Start of Data extracts

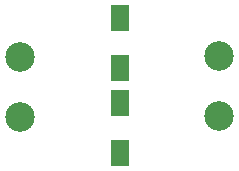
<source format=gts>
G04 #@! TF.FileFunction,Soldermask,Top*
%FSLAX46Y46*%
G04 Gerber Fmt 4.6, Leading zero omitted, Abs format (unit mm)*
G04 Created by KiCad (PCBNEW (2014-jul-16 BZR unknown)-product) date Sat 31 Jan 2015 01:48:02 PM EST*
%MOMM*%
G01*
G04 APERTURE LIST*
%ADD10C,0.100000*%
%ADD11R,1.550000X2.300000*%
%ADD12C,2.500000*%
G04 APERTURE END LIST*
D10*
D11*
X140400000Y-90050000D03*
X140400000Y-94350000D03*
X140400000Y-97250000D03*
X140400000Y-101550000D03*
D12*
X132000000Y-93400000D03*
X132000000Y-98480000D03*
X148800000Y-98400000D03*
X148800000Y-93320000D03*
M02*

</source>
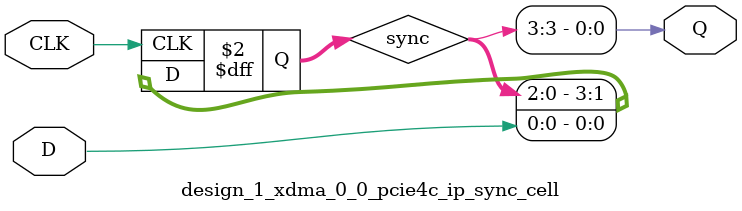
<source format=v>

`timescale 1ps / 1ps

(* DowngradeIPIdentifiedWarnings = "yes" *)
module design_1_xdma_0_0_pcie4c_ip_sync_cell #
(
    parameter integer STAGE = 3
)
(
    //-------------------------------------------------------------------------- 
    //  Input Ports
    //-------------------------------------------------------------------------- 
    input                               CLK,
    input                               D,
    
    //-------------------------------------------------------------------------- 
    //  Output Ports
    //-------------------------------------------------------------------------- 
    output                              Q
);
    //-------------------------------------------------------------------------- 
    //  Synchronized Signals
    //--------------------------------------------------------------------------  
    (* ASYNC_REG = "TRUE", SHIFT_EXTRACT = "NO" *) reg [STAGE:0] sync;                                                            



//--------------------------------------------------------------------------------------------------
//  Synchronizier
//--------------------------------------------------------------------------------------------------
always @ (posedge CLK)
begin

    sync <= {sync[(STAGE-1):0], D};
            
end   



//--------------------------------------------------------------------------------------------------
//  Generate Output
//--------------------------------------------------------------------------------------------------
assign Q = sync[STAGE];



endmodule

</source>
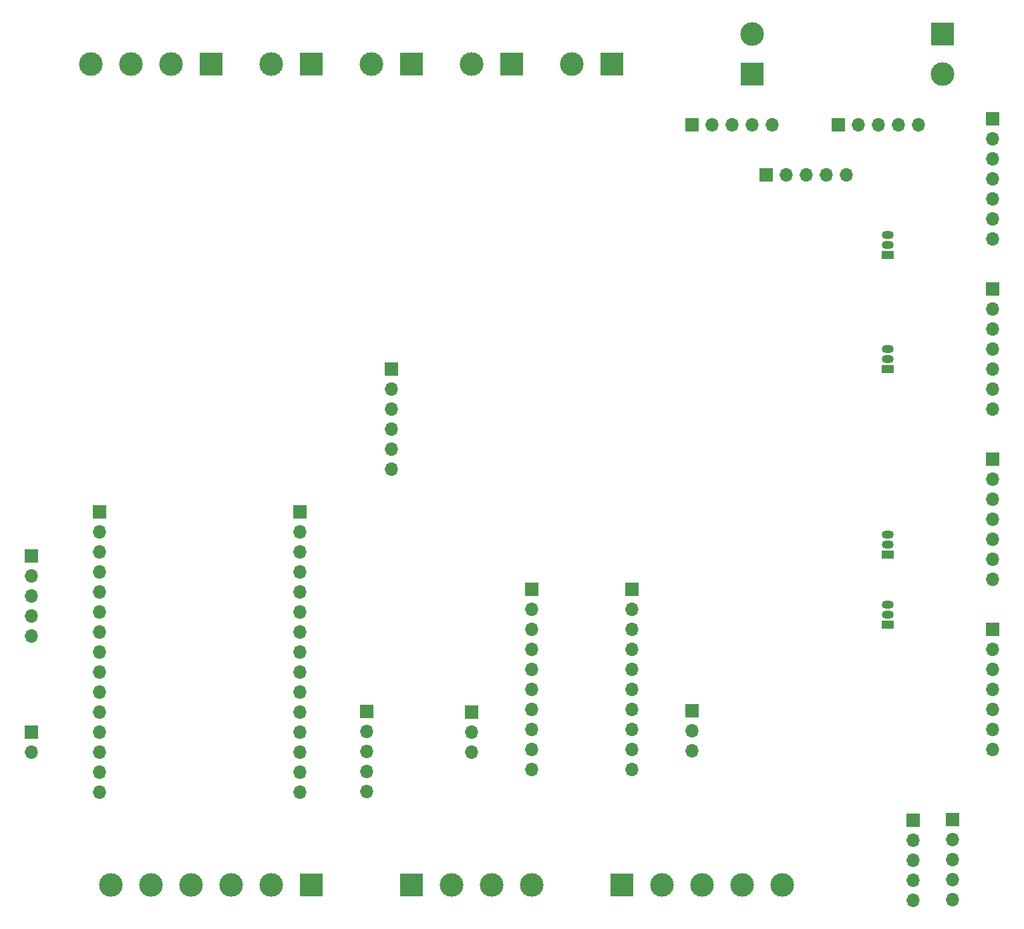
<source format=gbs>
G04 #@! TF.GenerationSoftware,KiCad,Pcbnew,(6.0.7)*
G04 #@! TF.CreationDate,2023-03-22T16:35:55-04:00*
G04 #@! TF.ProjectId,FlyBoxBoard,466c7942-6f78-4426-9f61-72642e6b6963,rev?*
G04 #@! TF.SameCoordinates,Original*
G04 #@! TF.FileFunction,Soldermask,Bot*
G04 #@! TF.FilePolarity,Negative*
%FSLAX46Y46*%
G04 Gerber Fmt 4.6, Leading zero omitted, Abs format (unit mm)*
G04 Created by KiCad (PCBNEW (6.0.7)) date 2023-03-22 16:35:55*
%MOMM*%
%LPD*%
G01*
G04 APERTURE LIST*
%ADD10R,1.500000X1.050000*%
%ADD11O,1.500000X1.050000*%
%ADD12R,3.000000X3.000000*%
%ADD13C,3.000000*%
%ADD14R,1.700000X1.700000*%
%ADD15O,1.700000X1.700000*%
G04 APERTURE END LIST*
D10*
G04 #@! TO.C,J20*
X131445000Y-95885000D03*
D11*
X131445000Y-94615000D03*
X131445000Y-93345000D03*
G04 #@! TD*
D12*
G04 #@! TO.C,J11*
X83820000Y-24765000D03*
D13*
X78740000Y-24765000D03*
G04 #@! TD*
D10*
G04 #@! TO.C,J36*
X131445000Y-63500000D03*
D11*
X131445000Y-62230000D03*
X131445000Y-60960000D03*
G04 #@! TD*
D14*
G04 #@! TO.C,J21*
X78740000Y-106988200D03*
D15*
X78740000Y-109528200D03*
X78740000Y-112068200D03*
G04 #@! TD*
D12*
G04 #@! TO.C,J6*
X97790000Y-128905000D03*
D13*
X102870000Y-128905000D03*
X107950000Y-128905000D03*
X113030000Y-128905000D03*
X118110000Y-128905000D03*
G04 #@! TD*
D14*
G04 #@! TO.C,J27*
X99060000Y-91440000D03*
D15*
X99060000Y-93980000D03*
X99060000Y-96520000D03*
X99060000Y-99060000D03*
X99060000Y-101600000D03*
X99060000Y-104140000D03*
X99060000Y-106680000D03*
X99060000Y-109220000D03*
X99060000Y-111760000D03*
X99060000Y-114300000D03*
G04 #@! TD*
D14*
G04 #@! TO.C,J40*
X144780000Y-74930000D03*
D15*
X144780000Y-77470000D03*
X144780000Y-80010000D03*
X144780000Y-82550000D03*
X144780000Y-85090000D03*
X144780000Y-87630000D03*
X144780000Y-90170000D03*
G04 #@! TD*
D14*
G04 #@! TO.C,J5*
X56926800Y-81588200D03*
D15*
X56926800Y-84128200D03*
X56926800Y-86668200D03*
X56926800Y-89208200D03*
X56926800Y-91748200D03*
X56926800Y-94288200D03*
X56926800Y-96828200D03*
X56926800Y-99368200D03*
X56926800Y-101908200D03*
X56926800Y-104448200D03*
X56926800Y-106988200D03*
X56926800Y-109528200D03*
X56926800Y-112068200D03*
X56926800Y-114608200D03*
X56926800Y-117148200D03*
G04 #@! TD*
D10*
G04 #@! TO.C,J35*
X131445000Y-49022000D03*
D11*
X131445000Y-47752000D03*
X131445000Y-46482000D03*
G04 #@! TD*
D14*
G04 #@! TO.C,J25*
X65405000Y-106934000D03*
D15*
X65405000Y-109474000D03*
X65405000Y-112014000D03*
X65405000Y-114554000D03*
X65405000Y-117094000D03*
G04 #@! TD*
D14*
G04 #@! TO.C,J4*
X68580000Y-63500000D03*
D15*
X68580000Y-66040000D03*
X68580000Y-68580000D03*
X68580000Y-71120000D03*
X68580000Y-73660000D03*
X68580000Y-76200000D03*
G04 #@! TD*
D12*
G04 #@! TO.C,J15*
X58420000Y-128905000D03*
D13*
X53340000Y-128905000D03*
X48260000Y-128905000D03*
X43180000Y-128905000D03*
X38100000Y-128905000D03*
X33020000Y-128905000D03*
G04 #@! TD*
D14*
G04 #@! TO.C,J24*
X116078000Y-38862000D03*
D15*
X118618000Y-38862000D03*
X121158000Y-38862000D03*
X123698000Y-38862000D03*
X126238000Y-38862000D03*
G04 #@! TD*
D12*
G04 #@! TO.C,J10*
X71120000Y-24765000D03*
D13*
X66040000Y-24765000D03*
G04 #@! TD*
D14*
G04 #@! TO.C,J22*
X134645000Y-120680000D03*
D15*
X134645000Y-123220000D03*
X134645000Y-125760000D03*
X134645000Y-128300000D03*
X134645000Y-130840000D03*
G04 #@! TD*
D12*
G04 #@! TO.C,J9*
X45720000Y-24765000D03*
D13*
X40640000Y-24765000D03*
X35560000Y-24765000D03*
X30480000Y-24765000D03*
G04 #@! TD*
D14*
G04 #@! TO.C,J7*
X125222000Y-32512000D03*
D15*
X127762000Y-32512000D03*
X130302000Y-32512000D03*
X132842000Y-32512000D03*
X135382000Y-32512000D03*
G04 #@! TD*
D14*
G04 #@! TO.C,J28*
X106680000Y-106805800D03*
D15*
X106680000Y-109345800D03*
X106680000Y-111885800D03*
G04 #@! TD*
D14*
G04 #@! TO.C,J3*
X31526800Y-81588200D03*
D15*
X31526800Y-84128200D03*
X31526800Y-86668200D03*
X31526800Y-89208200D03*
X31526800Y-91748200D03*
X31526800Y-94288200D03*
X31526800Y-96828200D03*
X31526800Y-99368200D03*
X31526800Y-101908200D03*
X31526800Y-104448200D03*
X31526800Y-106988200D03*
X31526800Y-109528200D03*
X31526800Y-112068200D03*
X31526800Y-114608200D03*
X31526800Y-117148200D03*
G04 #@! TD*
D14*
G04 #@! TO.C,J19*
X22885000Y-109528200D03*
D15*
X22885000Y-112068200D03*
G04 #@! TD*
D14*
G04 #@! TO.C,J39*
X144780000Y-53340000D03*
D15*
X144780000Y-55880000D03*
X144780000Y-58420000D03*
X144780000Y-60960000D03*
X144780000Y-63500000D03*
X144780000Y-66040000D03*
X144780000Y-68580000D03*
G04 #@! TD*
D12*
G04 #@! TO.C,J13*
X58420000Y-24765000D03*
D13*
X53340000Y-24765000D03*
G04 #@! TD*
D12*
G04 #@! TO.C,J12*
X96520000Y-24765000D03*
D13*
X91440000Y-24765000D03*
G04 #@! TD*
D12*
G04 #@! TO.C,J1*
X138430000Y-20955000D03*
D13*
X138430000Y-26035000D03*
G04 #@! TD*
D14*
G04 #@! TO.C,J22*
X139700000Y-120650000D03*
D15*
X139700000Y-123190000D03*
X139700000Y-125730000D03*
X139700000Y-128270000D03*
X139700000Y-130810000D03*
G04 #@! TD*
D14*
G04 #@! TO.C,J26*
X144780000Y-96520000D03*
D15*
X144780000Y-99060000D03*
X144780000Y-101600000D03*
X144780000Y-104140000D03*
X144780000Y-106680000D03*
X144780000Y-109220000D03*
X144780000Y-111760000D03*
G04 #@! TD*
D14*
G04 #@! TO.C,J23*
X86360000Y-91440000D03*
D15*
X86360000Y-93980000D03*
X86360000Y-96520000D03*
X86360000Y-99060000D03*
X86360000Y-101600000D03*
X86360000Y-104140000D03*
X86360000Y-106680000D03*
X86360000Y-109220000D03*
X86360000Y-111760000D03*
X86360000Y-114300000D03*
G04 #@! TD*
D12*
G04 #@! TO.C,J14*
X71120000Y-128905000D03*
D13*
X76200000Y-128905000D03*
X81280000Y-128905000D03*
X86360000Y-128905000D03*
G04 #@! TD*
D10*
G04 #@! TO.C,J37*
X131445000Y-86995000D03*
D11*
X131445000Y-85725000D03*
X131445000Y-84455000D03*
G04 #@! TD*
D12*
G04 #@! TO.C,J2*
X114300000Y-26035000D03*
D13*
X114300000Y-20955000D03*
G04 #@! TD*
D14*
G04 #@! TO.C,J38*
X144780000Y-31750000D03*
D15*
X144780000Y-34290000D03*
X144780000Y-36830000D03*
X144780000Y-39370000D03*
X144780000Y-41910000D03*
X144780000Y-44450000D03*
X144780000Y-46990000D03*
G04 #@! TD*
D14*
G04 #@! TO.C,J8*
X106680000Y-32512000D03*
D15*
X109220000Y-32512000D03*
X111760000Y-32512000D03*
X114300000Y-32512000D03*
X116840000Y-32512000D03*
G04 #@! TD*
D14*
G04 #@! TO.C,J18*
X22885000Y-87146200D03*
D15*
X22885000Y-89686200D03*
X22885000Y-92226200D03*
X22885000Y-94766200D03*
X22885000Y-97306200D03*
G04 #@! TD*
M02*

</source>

End of Data extracts

• [What to produce] Lines containing the word "Created" are to be located in the entries and copied.

• [Solution for this task]
G04 Created by KiCad (PCBNEW (2014-jul-16 BZR unknown)-product) date Sat 31 Jan 2015 01:48:02 PM EST*
G04 Created by KiCad (PCBNEW (6.0.7)) date 2023-03-22 16:35:55*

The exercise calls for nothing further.